Zahyra Mattar
Tubarão

No Brasil, os acidentes de transporte terrestre (ATTs) ocupam a segunda posição entre as mortes por causas externas. São ultrapassados ‘apenas’ pelos homicídios. Com relação às mortes causadas pelo trânsito, o país apresenta números muito elevados de óbitos. Foram 35.155 óbitos causados por ATTs no ano passado. Os dados referente a 2008 não estão prontos, mas não diferem muito do apresentado.
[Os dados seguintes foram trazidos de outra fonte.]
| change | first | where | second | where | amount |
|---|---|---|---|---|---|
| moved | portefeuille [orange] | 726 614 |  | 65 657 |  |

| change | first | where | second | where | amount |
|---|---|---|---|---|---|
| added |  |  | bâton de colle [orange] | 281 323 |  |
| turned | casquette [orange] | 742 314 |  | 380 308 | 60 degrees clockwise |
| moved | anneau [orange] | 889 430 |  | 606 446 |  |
Santa Catarina tem o pior indicador nacional quando o assunto é acidente de trânsito. O estado só perde para Minas Gerais. Mas comparar um local com outro é até absurdo, já que o número de habitantes e de veículos lá é bem maior. Na Amurel, não existe um órgão específico que colete e processo quantas ocorrências. A maioria dos traumas atendidos no Hospital Nossa Senhora da Conceição (HNSC), em Tubarão, por exemplo, é advinda de acidentes de trânsito. Sabe-se, superficialmente, que a proporção é de 80% dos atendimentos de trauma.

Em Tubarão, os acidentes de trânsito representam de 30% a 35% das ocorrências registradas diariamente pelas polícias. No Samu, esta taxa é de 13%. Em meio aos dados assustadores, está uma crescente preocupante. A combinação jovem, motocicleta e irresponsabilidade. Mesmo com tantas campanhas educativas, os jovens são os que mais perdem a vida no trânsito. E na maioria das vezes estão em motociclistas. Em Tubarão, de todos os acidentes de trânsito atendidos pela polícia, 33,78% das vítimas são desta categoria.
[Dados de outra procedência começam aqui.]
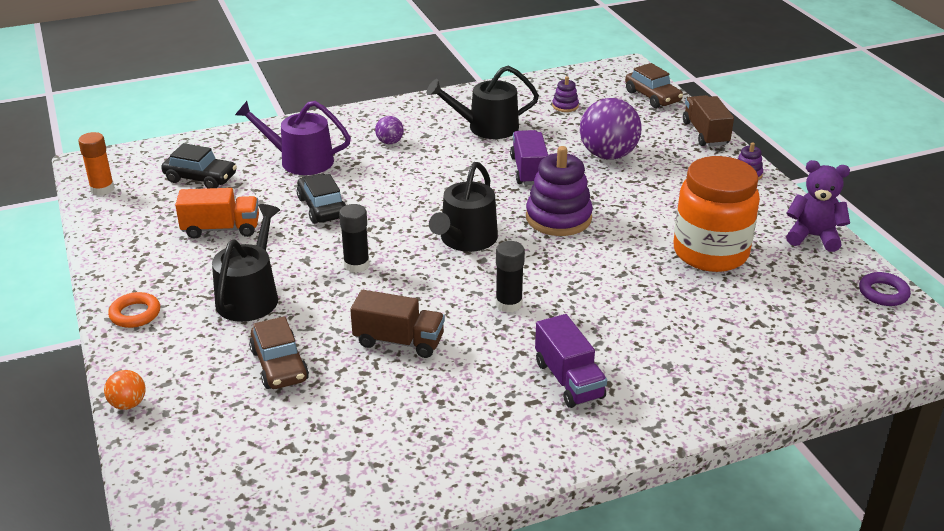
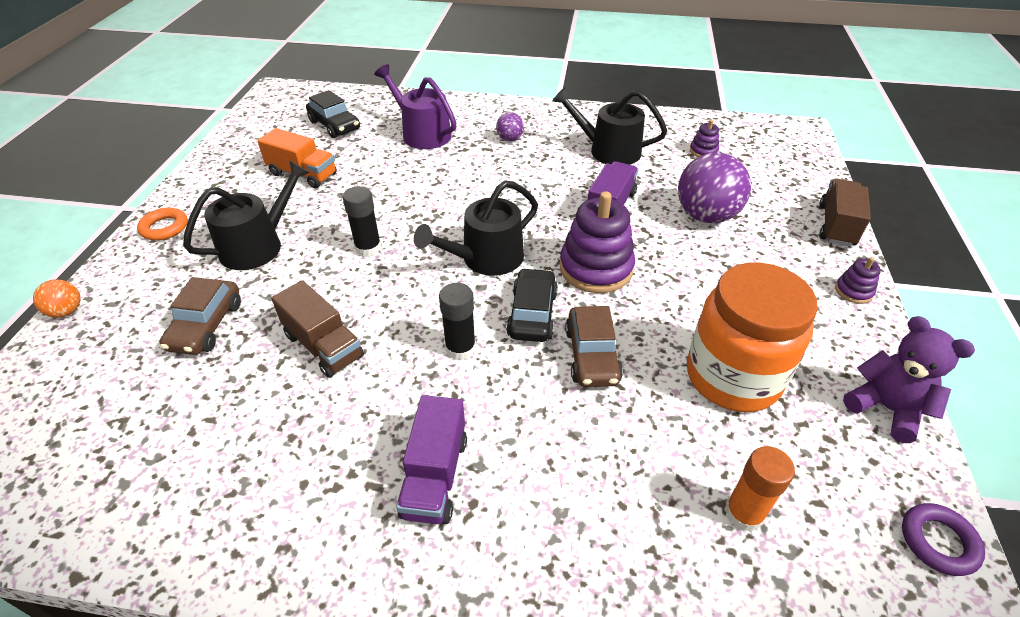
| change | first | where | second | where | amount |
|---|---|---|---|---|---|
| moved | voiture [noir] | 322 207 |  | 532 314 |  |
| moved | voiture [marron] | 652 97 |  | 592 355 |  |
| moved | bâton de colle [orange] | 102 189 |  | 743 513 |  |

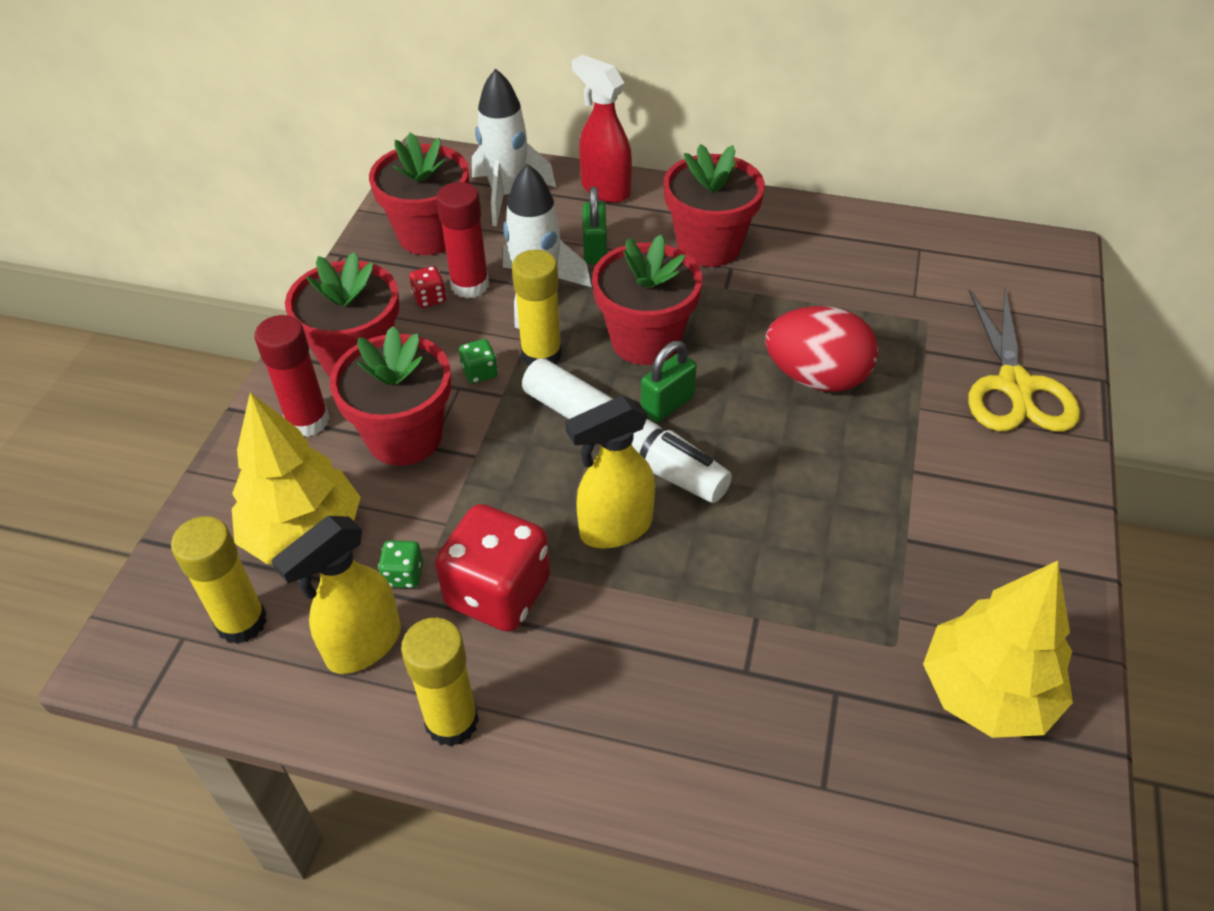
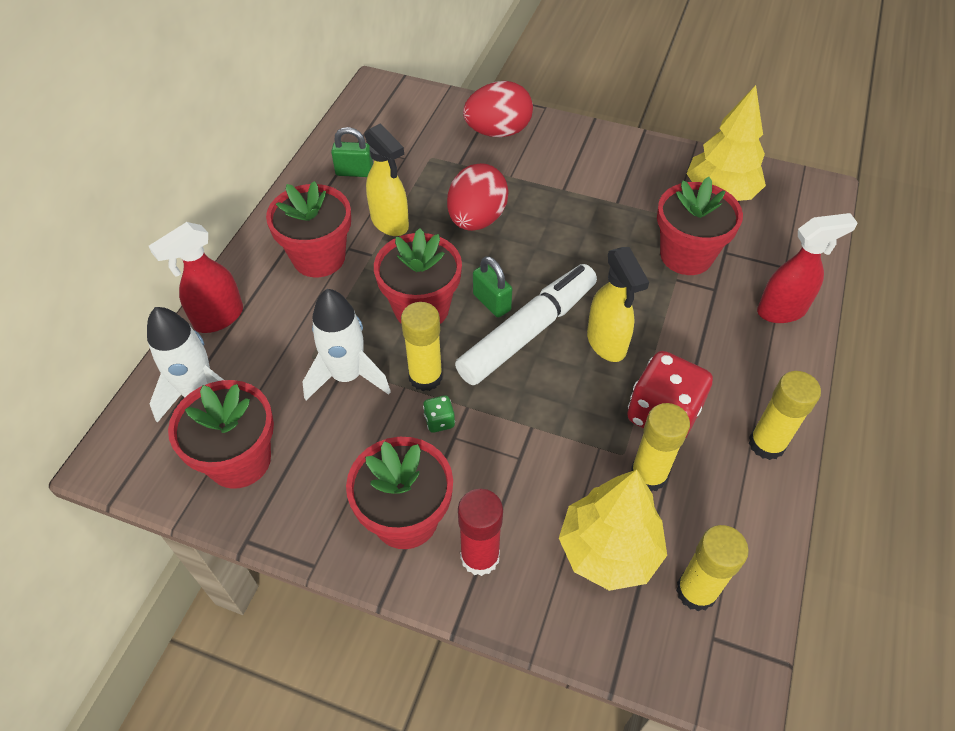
| change | first | where | second | where | amount |
|---|---|---|---|---|---|
| moved | cadenas [vert] | 595 250 |  | 354 172 |  |
| moved | vaporisateur [jaune] | 362 646 |  | 390 223 |  |
| replaced | ciseaux [jaune] | 1015 386 | œuf [rouge] | 498 132 |  |
| replaced | dé [vert] | 404 575 | bâton de colle [jaune] | 648 475 |  |
| moved | pot de fleurs [rouge] | 404 437 |  | 686 255 |  |
| added |  |  | vaporisateur [rouge] | 782 310 |  |
| removed | dé [rouge] | 429 298 |  |  |  |
| removed | bâton de colle [rouge] | 470 285 |  |  |  |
Outro fator complicador em boa parte das ocorrências há o envolvimento do motorista (tanto de motocicleta quanto de carros de passeio) com álcool ou drogas. Neste ponto, o que mais chama atenção é que, com a aprovação da ‘Lei Seca’, o número de acidentes de trânsito caiu, comprovadamente, entre 30% e 40% em todo o país, ainda que os dados parecem mostrar o contrário. Somente daí é possível voltar no tempo e tentar imaginar qual a realidade em 2006, por exemplo, quando a ‘Lei Seca’ não existia.
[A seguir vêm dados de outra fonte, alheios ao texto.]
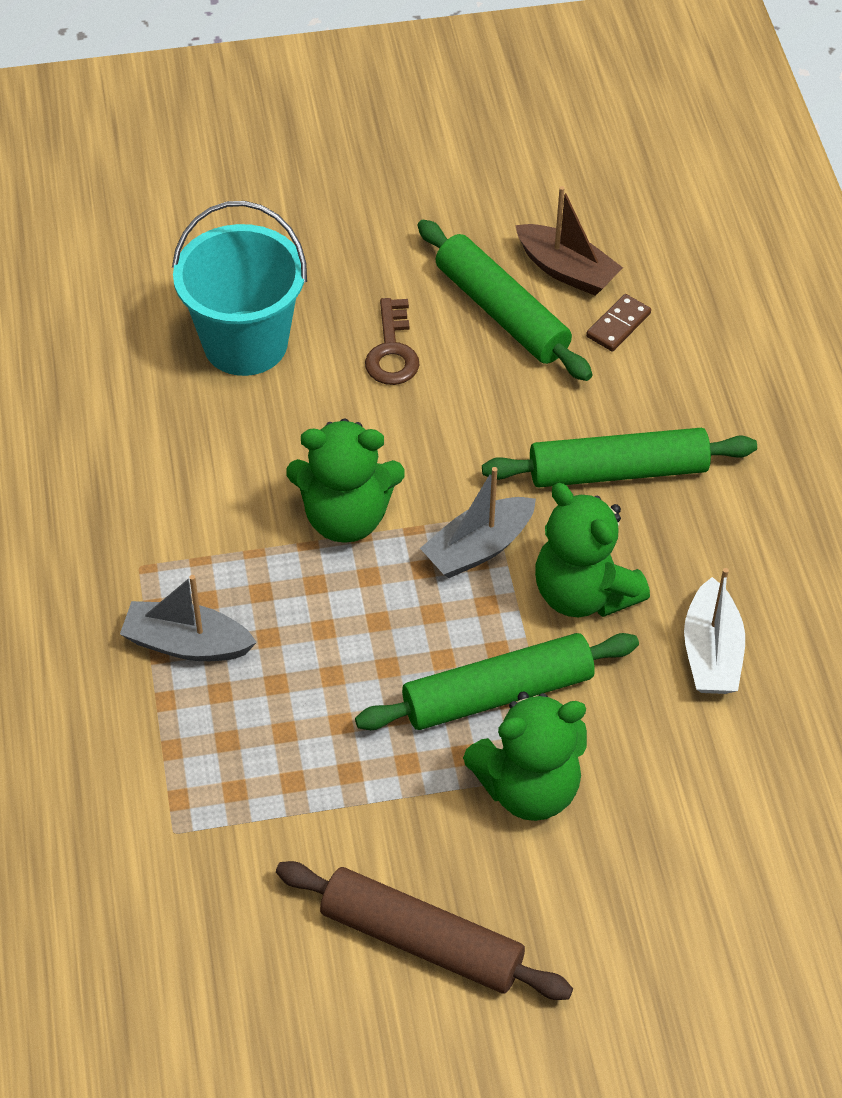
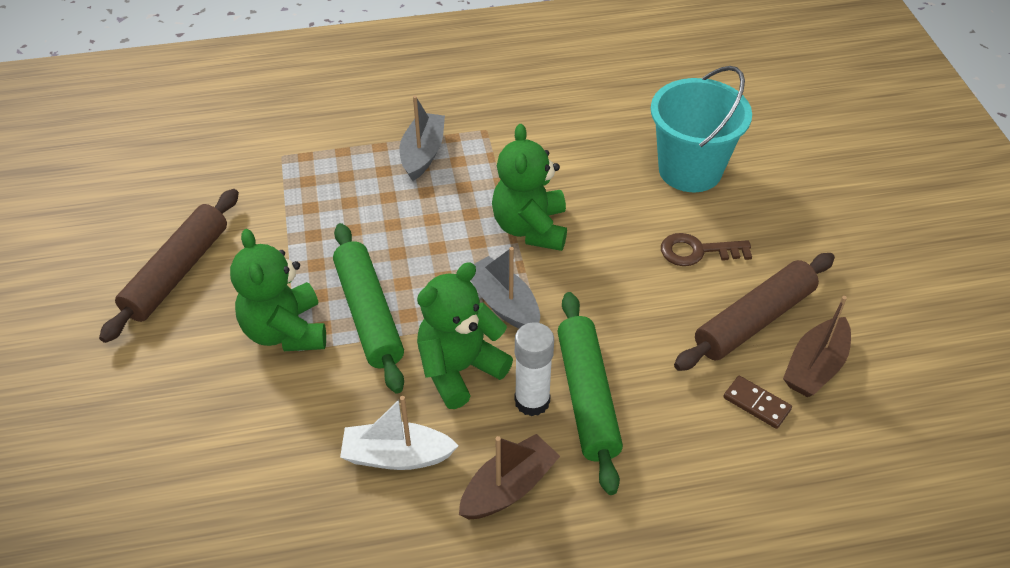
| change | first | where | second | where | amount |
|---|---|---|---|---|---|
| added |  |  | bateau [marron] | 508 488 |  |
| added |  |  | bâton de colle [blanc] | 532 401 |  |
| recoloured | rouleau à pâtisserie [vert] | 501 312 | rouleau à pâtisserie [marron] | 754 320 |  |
Um dado que comprova a gravidade é disponibilizado pelo Ministério da Saúde. A partir de 1998, os municípios que não fazem parte das regiões metropolitanas (caso de todas as cidades da Amurel, por exemplo) passaram a assumir os maiores riscos de morte causada pelo trânsito, principalmente por conta da elevação das taxas de ocupantes de veículos e de motocicletas.
Os óbitos de motociclistas saltaram de 300 em 1990 para mais de sete mil em 2007. Os maiores riscos de morte foram nas faixas etárias de 15 a 39 anos, nos municípios de porte populacional menor que 100 mil habitantes e entre as regiões estão a sul, a centro-oeste e a nordeste, as que apresentaram mais riscos.

Números
As regiões centro-oeste e sul são as que mais registram acidentes de transporte terrestre (ATTs). Santa Catarina, Mato Grosso e Paraná são os estados que apresentam as maiores taxas.
O atropelamento de pedestres (27,9%) é a maior causa de morte. Na avaliação da taxa específica de idade, observa-se maior frequência entre as crianças e os idosos acima de 60 anos, com taxa de 15,7 por 100 mil habitantes – quase o dobro do que ocorre na faixa de 40 a 59 anos (8,3 por 100 mil habitantes).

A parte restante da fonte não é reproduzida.